By A Special Correspondent
First publised on 2023-02-06 09:44:56
A report in The Economic Times says that the Adani group is moving to pre-pay its loans against shares at the shareholder level and seeks to liquidate this accounting head in 30-45 days to reassure the market that the group is capable of repaying its loan commitments. The quantum of such loans is in the range of Rs 7000-8000cr and they have mostly been availed through foreign banks like Credit Suisse and JP Morgan and Indian NBFC J M Financial.
Although this is a move in the right direction, it will not be enough to soothe market sentiments entirely. Along with the capacity to repay loans, both of the promoters and the group companies, the questions of accounting malpractices, corporate governance and rigging of share prices through related entities need to be answered satisfactorily by the group for it to regain some of the ground it has lost in the markets due to the Hindenburg report disclosures.
Although Hinderburg is currently under investigation by the US Justice Department, along with its associate Nate Anderson and several other activist short-sellers who have been targeting Chinese firms for many years and who are now after Indian firms, that news will provide little solace to Gautam Adani. Writing in The Times of India today, Arvind Panagariya has good advice for Indian firms who will now be increasingly targeted by US-based short sellers - superior standards of transparency and corporate governance. There is no substitute for being honest - both with the disclosures and with the numbers.
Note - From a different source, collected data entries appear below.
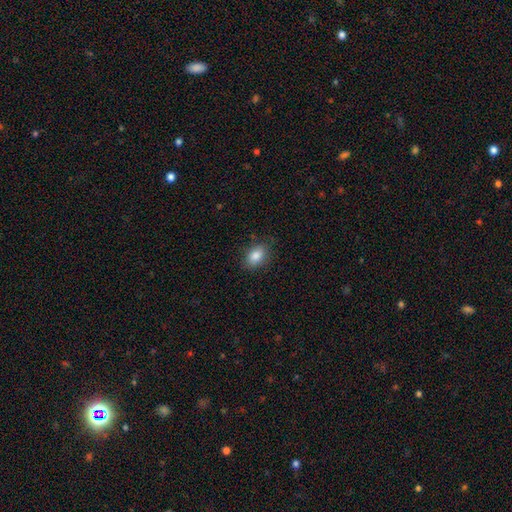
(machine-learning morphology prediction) smooth-or-featured: smooth: 85% | star or artifact: 8% | featured or disk: 6%
  how-rounded: in between: 84% | round: 15% | cigar-shaped: 2%
  merging: none: 82% | minor disturbance: 14% | major disturbance: 3% | merger: 1%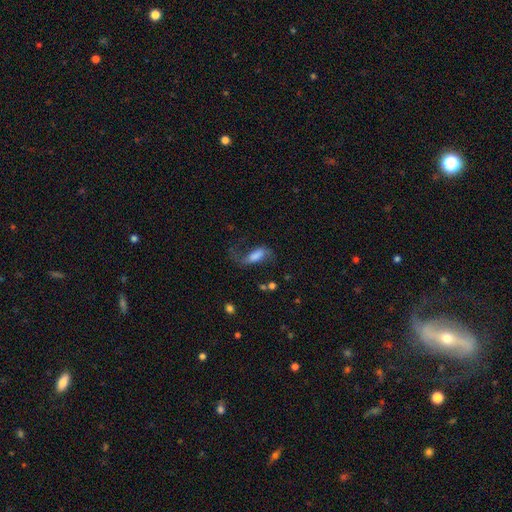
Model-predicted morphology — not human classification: This is possibly a featured or disk galaxy (49%). Merging: marginally none (41%).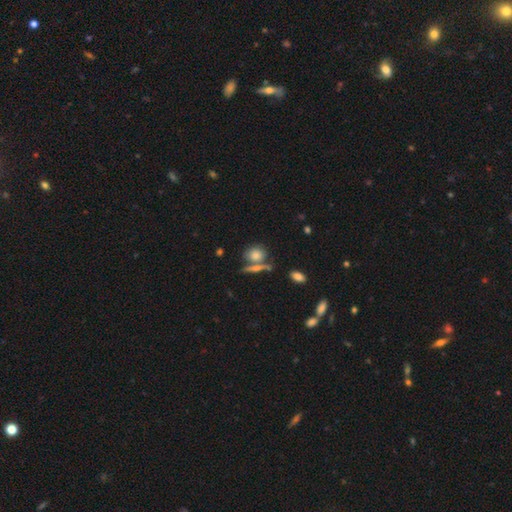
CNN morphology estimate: This is likely a smooth galaxy (74%). How rounded: possibly round (58%). Merging: possibly none (56%).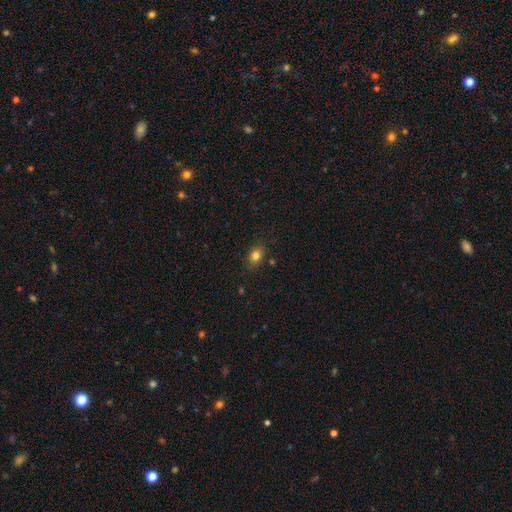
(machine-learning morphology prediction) A smooth galaxy with no disk features (81%) that is in between round and cigar-shaped (67%). Merging: none (82%).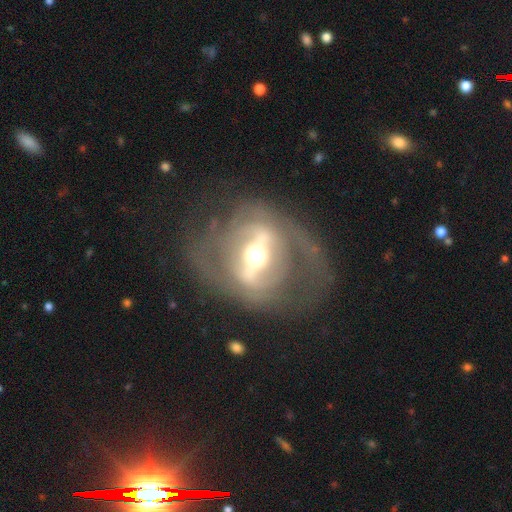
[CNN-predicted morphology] type=featured or disk (81%); edge-on=no (88%); bar=strong (73%); spiral arms=yes (53%); bulge=moderate (65%); merging=none (61%).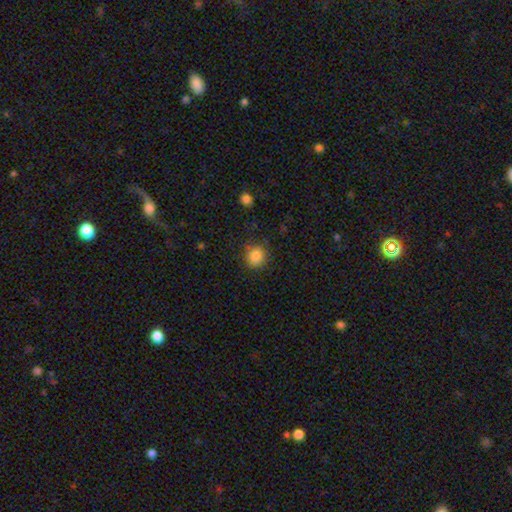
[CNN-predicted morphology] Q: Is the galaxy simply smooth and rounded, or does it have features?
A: smooth — 84%.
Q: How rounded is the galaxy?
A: round — 87%.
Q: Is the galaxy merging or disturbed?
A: none — 82%.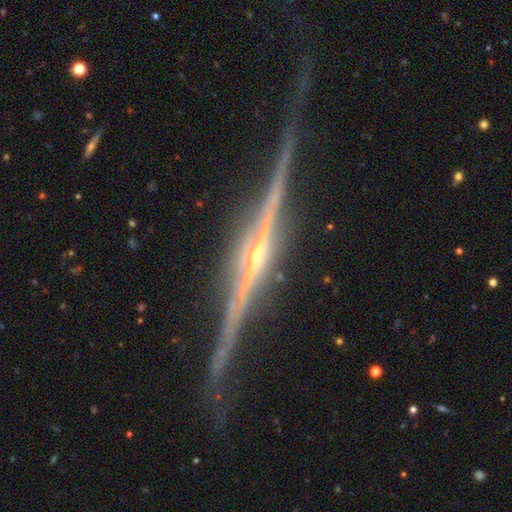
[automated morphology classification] featured or disk 92%, star or artifact 5%, smooth 3%. Down the decision tree: edge-on disk — yes (98%); edge-on bulge — rounded (73%); merging — none (82%).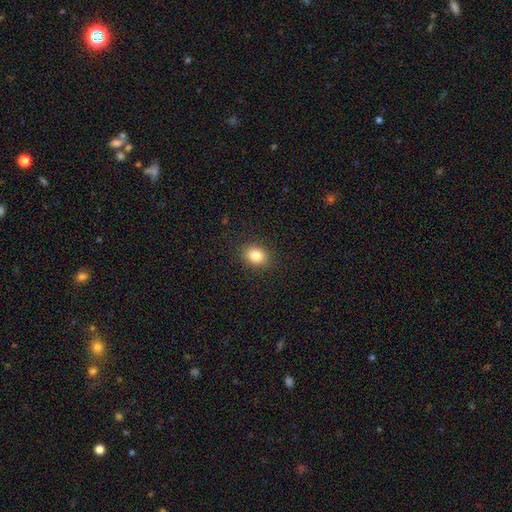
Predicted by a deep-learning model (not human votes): smooth_or_featured: smooth (p=0.83) [alt: star or artifact p=0.10]
how_rounded: in between (p=0.57) [alt: round p=0.42]
merging: none (p=0.89) [alt: minor disturbance p=0.08]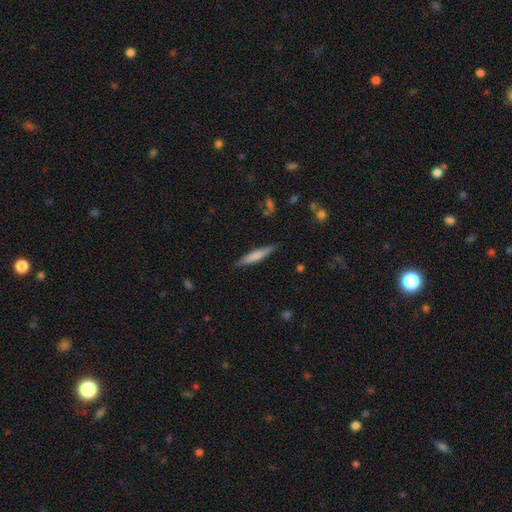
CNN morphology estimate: A smooth galaxy with no disk features (70%) that is cigar-shaped (88%).

Vote fractions:
- Smooth or featured? smooth: 70% / featured or disk: 25% / star or artifact: 6%
- How rounded? cigar-shaped: 88% / in between: 10% / round: 1%
- Merging? none: 85% / minor disturbance: 12% / major disturbance: 2% / merger: 1%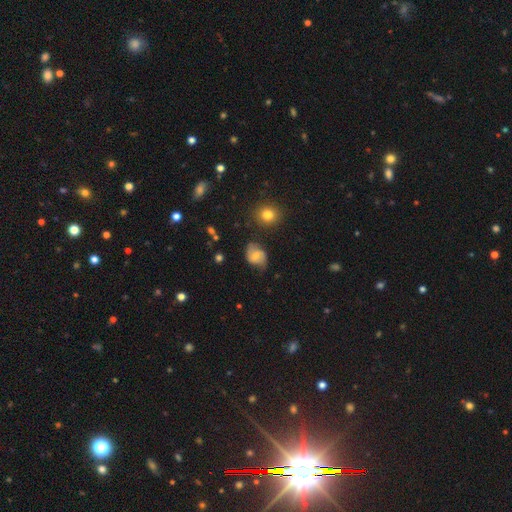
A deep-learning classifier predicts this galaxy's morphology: Q: Smooth or featured?
A: featured or disk (48%); runner-up: smooth (42%)
Q: Merging?
A: none (62%); runner-up: minor disturbance (26%)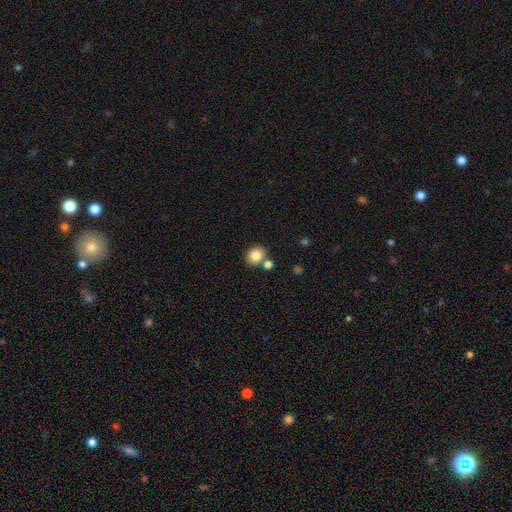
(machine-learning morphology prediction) type=smooth (83%); roundness=round (74%); merging=none (72%).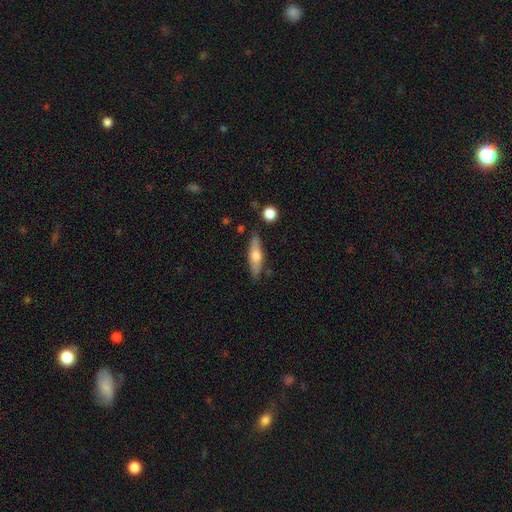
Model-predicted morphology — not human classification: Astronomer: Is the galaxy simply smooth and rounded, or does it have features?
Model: smooth — 50% (runner-up: featured or disk, 44%).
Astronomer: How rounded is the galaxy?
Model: cigar-shaped — 62%.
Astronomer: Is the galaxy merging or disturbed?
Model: none — 80%.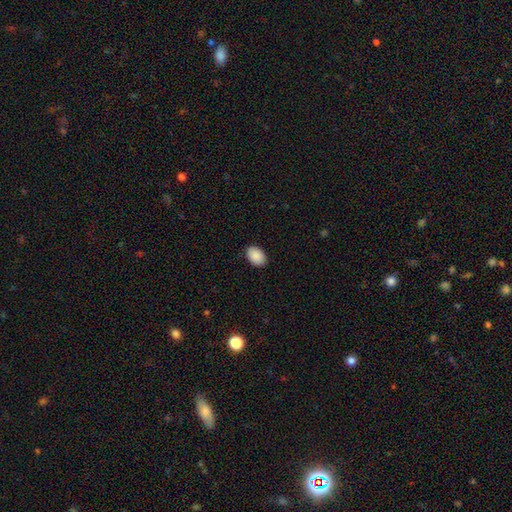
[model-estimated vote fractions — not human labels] Smooth or featured? smooth (90%)
How rounded? in between (87%)
Merging? none (89%)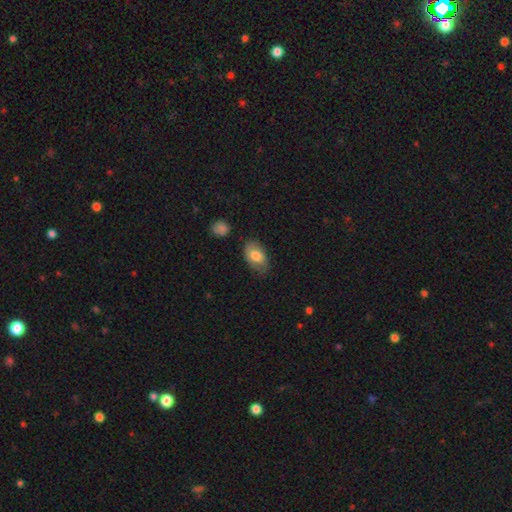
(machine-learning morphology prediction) Smooth or featured? Predicted: smooth (p=0.78). How rounded? Predicted: in between (p=0.91). Merging? Predicted: none (p=0.72).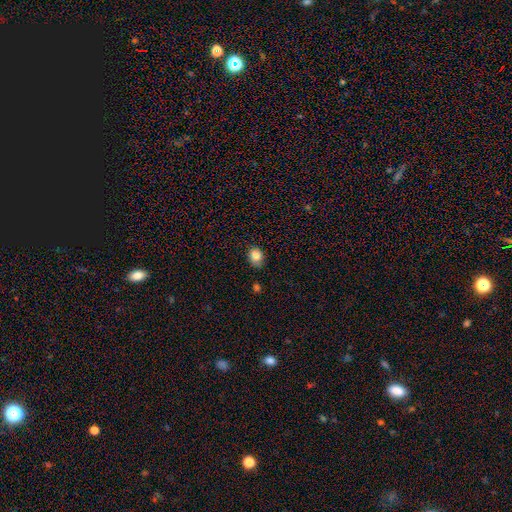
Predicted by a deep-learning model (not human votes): smooth 84%, star or artifact 10%, featured or disk 6%. Down the decision tree: how rounded — in between (49%, tied with round); merging — none (72%).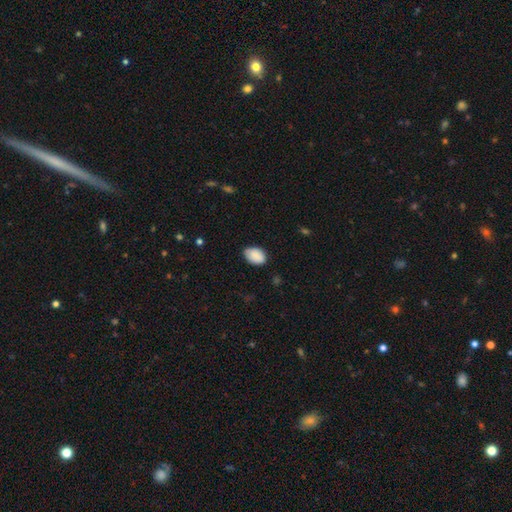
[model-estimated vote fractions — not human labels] smooth 88%, star or artifact 6%, featured or disk 5%. Down the decision tree: how rounded — in between (87%); merging — none (76%).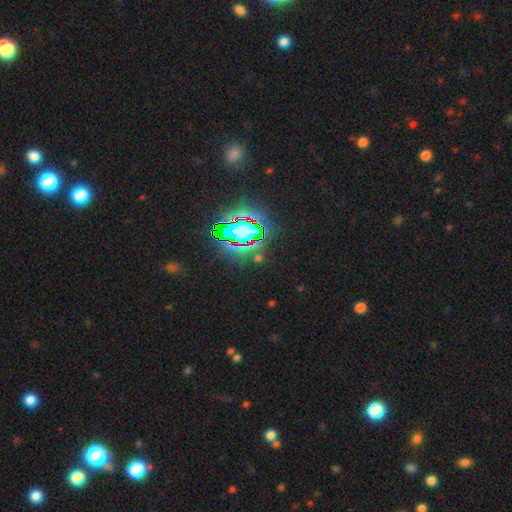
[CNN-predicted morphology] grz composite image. It shows a star or artifact, not a galaxy (79%).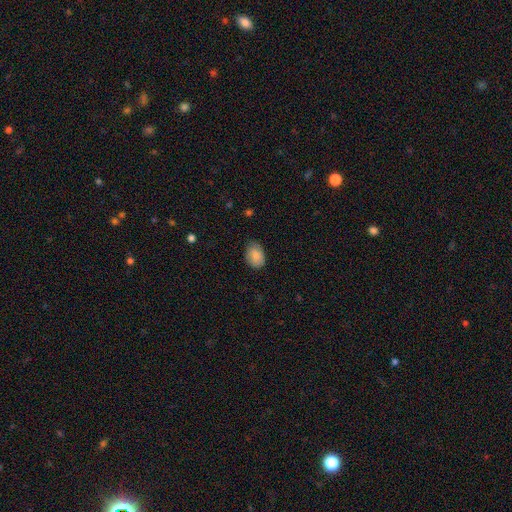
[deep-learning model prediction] This appears to be a smooth galaxy with no disk features (86%) that is in between round and cigar-shaped (82%). Merging: none (74%).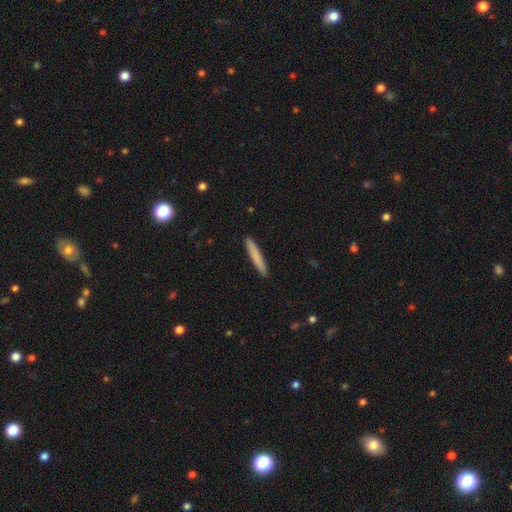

With Indian firms increasingly borrowing in the global market, any laxity in disclosure norms or alleged manipulation of stock prices will not make funds available to them and will also render them vulnerable to Hindenburg-type attacks. The regulators in India must step up their vigil and ask pointed questions to company managements and take other corrective measures if share prices move beyond acceptable limits as defined by normal parameters or the price earnings ratio of a firm jumps up unreasonably in a short period of time . The Adani fiasco must result in Indian firms getting their act together so that they are not targeted by US-based short sellers.